RECORDED INFORMATION:
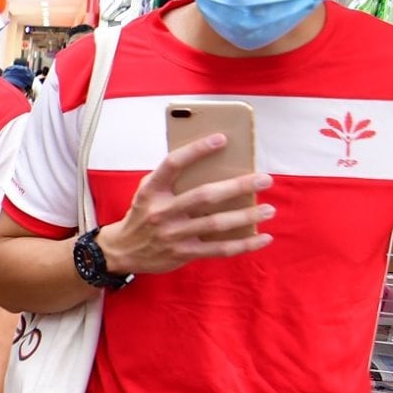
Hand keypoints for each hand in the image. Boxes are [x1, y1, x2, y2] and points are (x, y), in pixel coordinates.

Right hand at [99, 135, 274, 275]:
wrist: (123, 251)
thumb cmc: (143, 213)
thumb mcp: (147, 190)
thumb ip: (171, 178)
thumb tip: (212, 163)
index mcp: (152, 190)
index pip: (173, 164)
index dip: (197, 150)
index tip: (222, 139)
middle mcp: (162, 212)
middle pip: (204, 196)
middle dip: (237, 187)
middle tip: (264, 179)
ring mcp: (173, 235)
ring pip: (216, 224)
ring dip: (246, 216)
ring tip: (269, 209)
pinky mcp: (183, 253)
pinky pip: (219, 250)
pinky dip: (244, 245)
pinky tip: (263, 238)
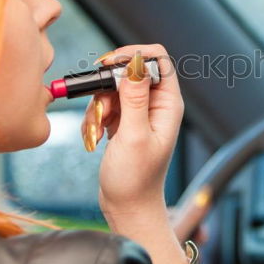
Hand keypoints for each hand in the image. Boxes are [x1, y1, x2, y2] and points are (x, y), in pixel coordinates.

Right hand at [80, 44, 188, 263]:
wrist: (127, 208)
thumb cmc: (135, 180)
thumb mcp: (133, 136)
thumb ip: (134, 99)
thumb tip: (135, 64)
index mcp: (168, 104)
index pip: (158, 59)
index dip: (133, 55)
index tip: (108, 65)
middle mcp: (157, 105)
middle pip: (130, 71)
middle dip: (108, 86)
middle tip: (101, 110)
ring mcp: (141, 113)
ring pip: (113, 88)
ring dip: (99, 106)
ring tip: (98, 131)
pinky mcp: (126, 121)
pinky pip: (106, 104)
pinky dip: (96, 118)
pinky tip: (95, 138)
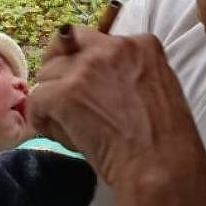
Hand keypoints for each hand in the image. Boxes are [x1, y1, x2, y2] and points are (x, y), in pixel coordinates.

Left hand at [29, 26, 205, 195]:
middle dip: (61, 71)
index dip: (87, 65)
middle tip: (65, 98)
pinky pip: (37, 100)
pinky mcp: (65, 93)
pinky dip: (42, 119)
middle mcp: (112, 47)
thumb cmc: (168, 140)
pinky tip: (57, 133)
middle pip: (65, 46)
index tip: (90, 87)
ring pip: (47, 74)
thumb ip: (133, 74)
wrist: (160, 165)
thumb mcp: (160, 89)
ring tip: (66, 123)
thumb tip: (103, 81)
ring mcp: (86, 69)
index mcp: (141, 44)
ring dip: (52, 98)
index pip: (95, 40)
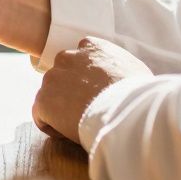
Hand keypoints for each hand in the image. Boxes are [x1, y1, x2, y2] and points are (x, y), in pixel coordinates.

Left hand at [32, 37, 152, 145]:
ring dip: (60, 109)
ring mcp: (52, 78)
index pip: (79, 58)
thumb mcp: (135, 70)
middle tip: (86, 110)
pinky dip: (52, 126)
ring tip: (81, 123)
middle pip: (61, 76)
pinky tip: (70, 132)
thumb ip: (118, 67)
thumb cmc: (140, 96)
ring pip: (50, 96)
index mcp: (91, 47)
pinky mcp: (43, 100)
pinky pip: (40, 116)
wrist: (128, 113)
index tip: (93, 92)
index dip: (84, 77)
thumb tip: (120, 75)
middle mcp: (67, 57)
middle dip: (69, 91)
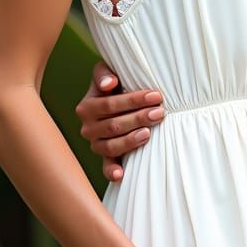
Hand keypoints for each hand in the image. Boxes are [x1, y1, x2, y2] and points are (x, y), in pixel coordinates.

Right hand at [76, 61, 164, 180]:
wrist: (115, 99)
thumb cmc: (115, 84)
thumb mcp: (107, 72)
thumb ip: (104, 73)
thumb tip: (109, 83)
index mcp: (87, 107)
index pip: (110, 105)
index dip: (133, 100)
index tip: (156, 96)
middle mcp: (88, 127)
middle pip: (114, 125)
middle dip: (138, 118)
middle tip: (160, 113)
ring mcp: (96, 144)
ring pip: (112, 146)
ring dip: (131, 141)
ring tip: (149, 133)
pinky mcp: (105, 157)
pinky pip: (106, 166)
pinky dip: (111, 171)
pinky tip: (120, 175)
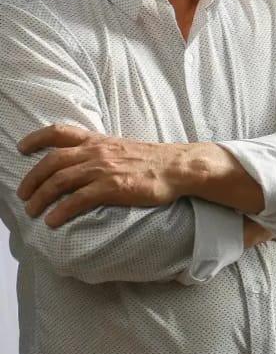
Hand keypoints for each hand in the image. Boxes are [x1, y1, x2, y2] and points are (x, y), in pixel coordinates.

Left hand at [17, 124, 203, 226]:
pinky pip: (78, 199)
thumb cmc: (151, 160)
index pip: (59, 132)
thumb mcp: (120, 147)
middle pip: (51, 161)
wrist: (176, 167)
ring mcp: (102, 169)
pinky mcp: (112, 187)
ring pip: (60, 181)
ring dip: (41, 197)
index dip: (36, 138)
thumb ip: (100, 151)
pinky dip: (61, 210)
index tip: (22, 148)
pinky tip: (53, 221)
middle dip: (32, 179)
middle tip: (23, 195)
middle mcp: (95, 152)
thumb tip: (84, 162)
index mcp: (97, 140)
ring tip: (32, 211)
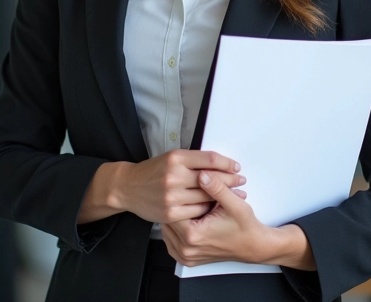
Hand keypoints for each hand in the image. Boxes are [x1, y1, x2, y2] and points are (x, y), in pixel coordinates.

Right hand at [117, 150, 245, 223]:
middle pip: (211, 178)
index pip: (210, 159)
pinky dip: (208, 209)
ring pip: (205, 197)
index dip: (227, 163)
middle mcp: (174, 175)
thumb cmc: (153, 171)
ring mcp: (171, 196)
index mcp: (176, 158)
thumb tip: (219, 164)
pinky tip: (216, 206)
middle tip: (241, 181)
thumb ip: (193, 160)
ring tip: (235, 194)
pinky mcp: (170, 213)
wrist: (129, 187)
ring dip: (222, 196)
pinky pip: (197, 212)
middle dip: (230, 180)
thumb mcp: (172, 158)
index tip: (236, 167)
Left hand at [161, 170, 271, 265]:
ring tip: (183, 205)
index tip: (182, 187)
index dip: (179, 195)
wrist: (253, 246)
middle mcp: (187, 248)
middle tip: (182, 193)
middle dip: (176, 205)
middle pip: (169, 219)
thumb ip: (217, 188)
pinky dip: (175, 230)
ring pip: (168, 230)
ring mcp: (186, 256)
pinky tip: (184, 219)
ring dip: (174, 217)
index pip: (173, 209)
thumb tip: (203, 174)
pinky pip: (171, 242)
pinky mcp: (188, 258)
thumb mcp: (234, 203)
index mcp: (194, 235)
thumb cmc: (245, 228)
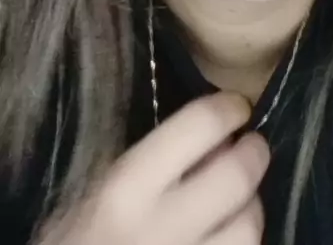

EXERCISE DETAILS: After dropping every picture, transcribe each entry exactly.

PROBLEM SOLUTION:
Hand keypoints for each hand in the image. Boxes are [x1, y1, x2, y2] and points are (x, y), in pixel coordinates.

Right hand at [99, 135, 274, 275]:
wrist: (123, 251)
thumb cmc: (143, 213)
thumb mcp: (147, 190)
thumb ip: (171, 178)
thumb tip: (212, 163)
index mcp: (152, 190)
index pip: (173, 164)
index dip: (197, 150)
index tip: (222, 139)
middle mcp: (162, 212)
middle pip: (204, 196)
middle dip: (237, 187)
middle tip: (264, 179)
ring mcp: (173, 235)
ring pip: (216, 224)
ring dip: (246, 216)
ring tip: (269, 209)
pinky mcp: (183, 253)
pinky pip: (219, 250)
pinky dip: (244, 245)
pinky tip: (263, 238)
Hand keypoints for each hand in the image. Boxes are [x1, y1, x2, y2] and points are (x, y), in pixel coordinates.

Right hand at [80, 44, 188, 263]:
wrist: (127, 208)
thumb cmc: (135, 180)
thumb mcp: (133, 136)
thumb ip: (134, 99)
thumb tip: (135, 64)
index mcp: (168, 104)
index pip: (158, 59)
index dip: (133, 55)
index tip: (108, 65)
middle mcp: (157, 105)
middle pip: (130, 71)
middle dip: (108, 86)
middle tip: (101, 110)
ring mcp: (141, 113)
ring pip: (113, 88)
ring dip: (99, 106)
ring tip: (98, 131)
pinky mcp: (126, 121)
pinky pip: (106, 104)
pinky dip: (96, 118)
pinky tip: (95, 138)
Hand keypoints for each hand in the image. Boxes are [x1, y1, x2, y2] and points are (x, y), in pixel coordinates.

Left hand at [29, 26, 205, 195]:
middle dip: (61, 71)
index dip: (87, 65)
middle tip: (65, 98)
pinky pip: (37, 100)
pinky mcp: (65, 93)
pinky dip: (42, 119)
middle mcp: (112, 47)
thumb cmc: (168, 140)
pinky tip: (57, 133)
middle pip: (65, 46)
index tip: (90, 87)
ring pip: (47, 74)
thumb ip: (133, 74)
wrist: (160, 165)
thumb mcp: (160, 89)
ring tip: (66, 123)
thumb tip: (103, 81)
ring mcp: (86, 69)
index mcp: (141, 44)
ring dip: (52, 98)
index pip: (95, 40)
Hand keypoints for each hand in the image. Boxes are [x1, y1, x2, y2] and points are (x, y), in pixel coordinates.

Left hand at [32, 37, 152, 145]:
ring dip: (60, 109)
ring mcp: (52, 78)
index pip: (79, 58)
thumb mcp: (135, 70)
middle tip: (86, 110)
pinky dip: (52, 126)
ring tip: (81, 123)
middle pip: (61, 76)
pinky tip: (70, 132)
thumb ip: (118, 67)
thumb cmc: (140, 96)
ring pip: (50, 96)
index mcp: (91, 47)
pinky mcp: (43, 100)
pinky pip: (40, 116)
wrist: (128, 113)
index tip: (93, 92)
index dip: (84, 77)
thumb tip: (120, 75)
middle mcp: (67, 57)
middle dip: (69, 91)
Hand keypoints for each hand in the image. Boxes are [x1, y1, x2, y2] and points are (x, y), in pixel coordinates.

Right hand at [76, 61, 164, 180]:
wrist: (115, 99)
thumb cmc: (115, 84)
thumb mcp: (107, 72)
thumb ip: (104, 73)
thumb tip: (109, 83)
index mcp: (87, 107)
index pip: (110, 105)
index dip: (133, 100)
index tip: (156, 96)
middle mcp: (88, 127)
middle pip: (114, 125)
middle dip: (138, 118)
middle tip: (160, 113)
ring mcp: (96, 144)
ring pip: (112, 146)
ring dip: (131, 141)
ring tip: (149, 133)
pinky mcp: (105, 157)
pinky pip: (106, 166)
pinky dip: (111, 171)
pinky tip: (120, 175)
Hand keypoints for each hand in the image. Boxes are [x1, y1, x2, y2] and points are (x, y), in pixel coordinates.

Left hand at [17, 124, 203, 226]:
pinky pip: (78, 199)
thumb cmc: (151, 160)
index pip: (59, 132)
thumb mcp: (120, 147)
middle pip: (51, 161)
wrist: (176, 167)
ring mcp: (102, 169)
pinky mcp: (112, 187)
ring pip: (60, 181)
ring dip: (41, 197)
index dip: (36, 138)
thumb ip: (100, 151)
pinky dip: (61, 210)
index tip: (22, 148)
pinky tip: (53, 221)
middle dip: (32, 179)
middle tip: (23, 195)
middle mcp: (95, 152)
thumb tip: (84, 162)
index mcp: (97, 140)
ring tip: (32, 211)
Hand keypoints for each hand in the image. Boxes are [x1, y1, x2, y2] and points are (x, y), in pixel coordinates.

Right hand at [117, 150, 245, 223]:
middle pip: (211, 178)
index pip: (210, 159)
pinky dip: (208, 209)
ring pip: (205, 197)
index dip: (227, 163)
middle mcp: (174, 175)
thumb cmc: (153, 171)
ring mcp: (171, 196)
index mcp: (176, 158)
thumb tip: (219, 164)
pinky tip: (216, 206)
middle tip: (241, 181)
thumb ip: (193, 160)
ring tip: (235, 194)
pinky mcp: (170, 213)
wrist: (129, 187)
ring dip: (222, 196)
pinky pip: (197, 212)
middle dip: (230, 180)
thumb mcp: (172, 158)
index tip: (236, 167)
Left hand at [161, 170, 271, 265]:
ring tip: (183, 205)
index tip: (182, 187)
index dip: (179, 195)
wrist: (253, 246)
middle mcp: (187, 248)
middle tip: (182, 193)
middle dip: (176, 205)
middle pip: (169, 219)
thumb ip: (217, 188)
pinky dip: (175, 230)
ring pip: (168, 230)
ring mcp: (186, 256)
pinky tip: (184, 219)
ring dip: (174, 217)
index pip: (173, 209)
thumb tip: (203, 174)
pinky pip: (171, 242)
pinky mcp: (188, 258)
thumb mcp: (234, 203)
index mcp: (194, 235)
thumb cmc: (245, 228)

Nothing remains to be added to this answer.